Los diplomáticos y los políticos deberían haber escuchado al nigeriano Wole Soyinka, cuando afirma que 'el primer paso hacia el destronamiento del terror es desinflar su hipócrita santurronería'. Evitar que Milosevic llegase a la misma conclusión que el
Monsieur Verdoux, de Charles Chaplin: 'Matar a un bosnio es delito, matar a cientos de miles, pura estadística'.
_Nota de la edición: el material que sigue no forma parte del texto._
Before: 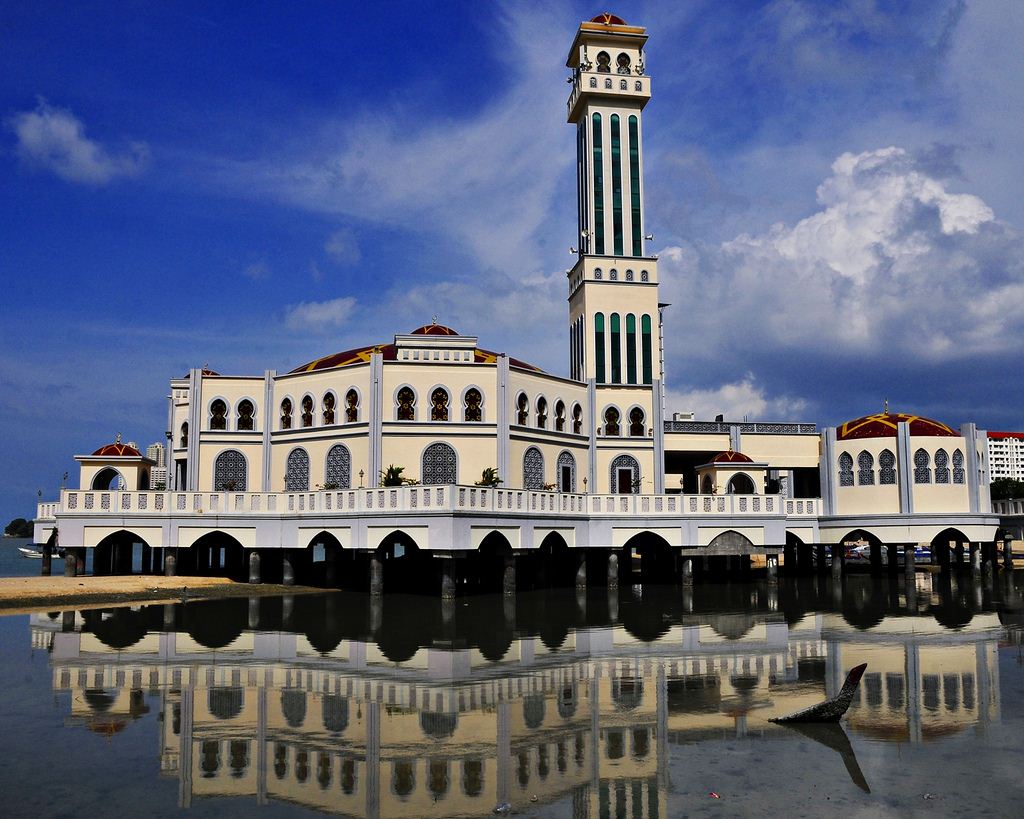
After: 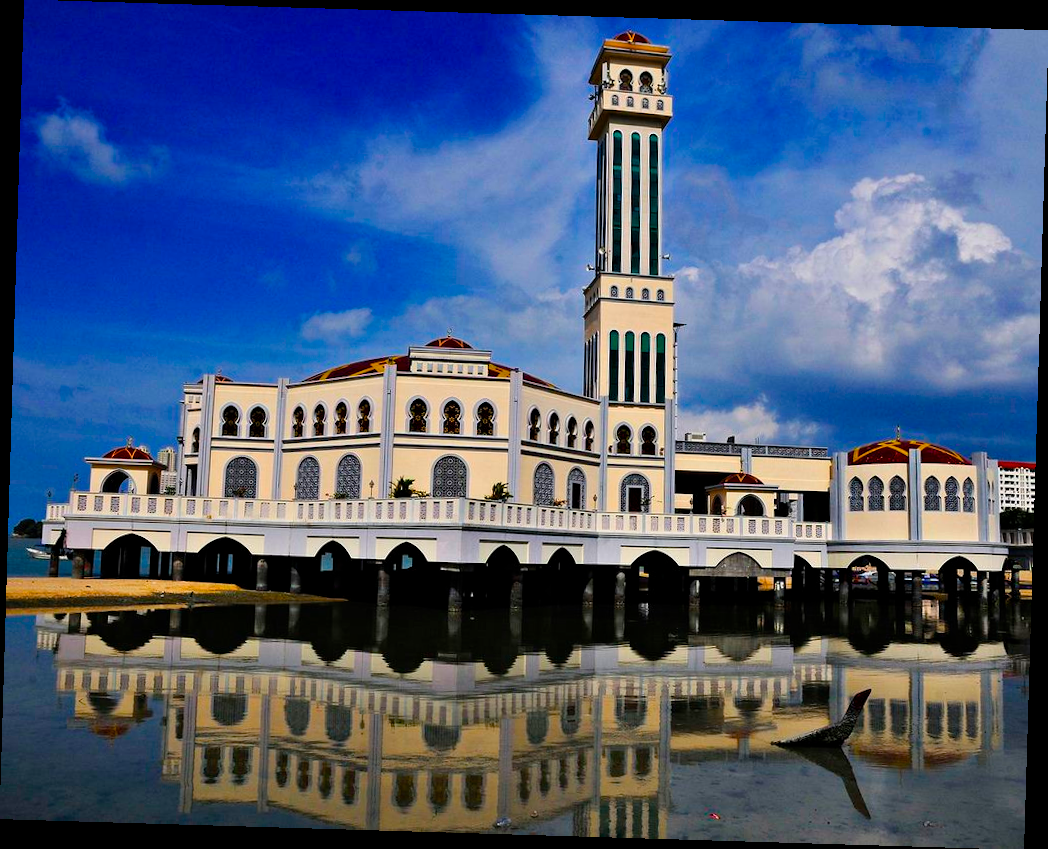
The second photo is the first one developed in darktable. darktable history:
color balance rgb: perceptual saturation grading › global saturation 30%, global vibrance 20%
rotate and perspective: rotation 1.72°, automatic cropping off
La realidad es rigurosa y objetiva y los serbios de hoy no deberían darle la espalda: sus ex dirigentes son los principales responsables de las mayores atrocidades cometidas en Europa desde el juicio de Núremberg. La distorsión de la realidad ha sido utilizada durante más de una década para explicar lo inaceptable. A excepción de algunos grupos de derechos humanos de Belgrado, encabezados por las valientes Mujeres de Negro, el silencio ha corroído la moral de una nación, incapaz de enfrentarse a los actos genocidas de sus políticos.
El Tribunal Internacional no es ni falso ni ilegal, como lo ha definido Milosevic. La Haya debería ser a los serbios lo que Núremberg fue a los alemanes en 1945. El verdadero orgullo de una nación radica en reconocer sus errores y en condenarlos para siempre.